EXERCISE DESCRIPTION -> Give back exactly the line containing "regulatory standards like" together with all the lines after it, ending at the final line below.

EXTRACTED INFORMATION ->

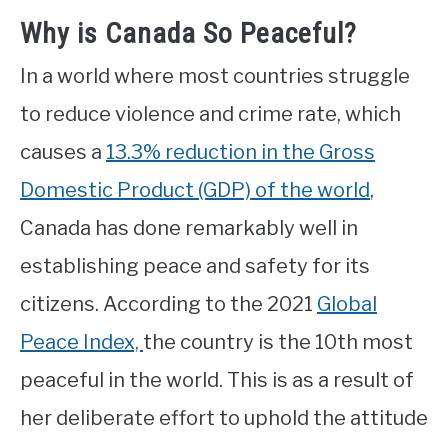
Why is Canada So Peaceful?
In a world where most countries struggle
to reduce violence and crime rate, which
causes a
13.3% reduction in the Gross
Domestic Product (GDP) of the world
,
Canada has done remarkably well in
establishing peace and safety for its
citizens. According to the 2021
Global
Peace Index,
the country is the 10th most
peaceful in the world. This is as a result of
her deliberate effort to uphold the attitude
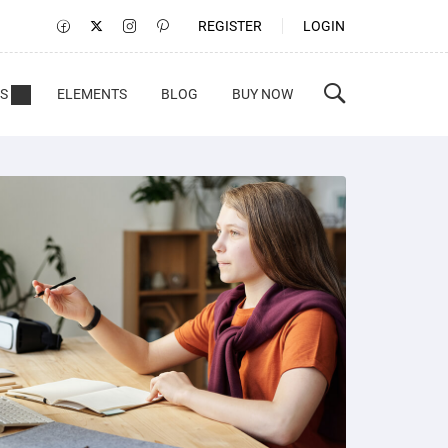
REGISTER
LOGIN
S
ELEMENTS
BLOG
BUY NOW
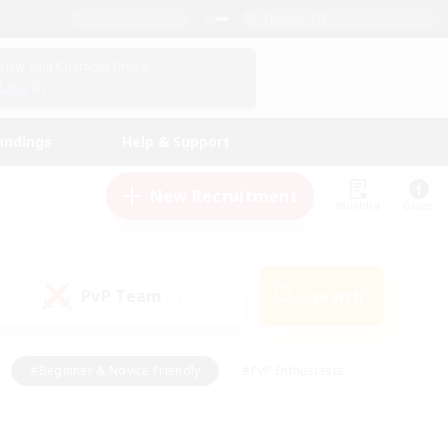
English (UK)
View Your Character Profile
Log In
andings
Help & Support
New Recruitment
Watchlist
Guide
PvP Team
Search
(1)
#Beginner & Novice Friendly
#PvP Enthusiasts
 Friendly
#High-end Duties
#Hobbies/Interests
k
#Multilingual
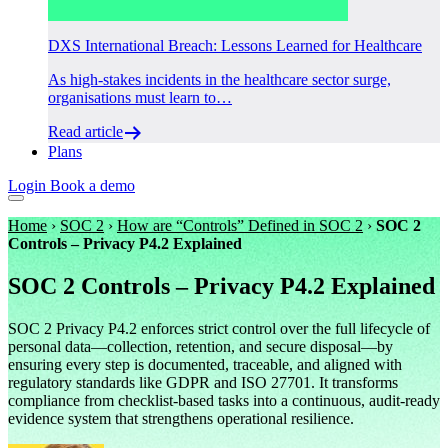
DXS International Breach: Lessons Learned for Healthcare
As high-stakes incidents in the healthcare sector surge,
organisations must learn to…
Read article
Plans
Login
Book a demo
Home
›
SOC 2
›
How are “Controls” Defined in SOC 2
›
SOC 2
Controls – Privacy P4.2 Explained
SOC 2 Controls – Privacy P4.2 Explained
SOC 2 Privacy P4.2 enforces strict control over the full lifecycle of
personal data—collection, retention, and secure disposal—by
ensuring every step is documented, traceable, and aligned with
regulatory standards like GDPR and ISO 27701. It transforms
compliance from checklist-based tasks into a continuous, audit-ready
evidence system that strengthens operational resilience.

ANSWER AREA ->
regulatory standards like GDPR and ISO 27701. It transforms
compliance from checklist-based tasks into a continuous, audit-ready
evidence system that strengthens operational resilience.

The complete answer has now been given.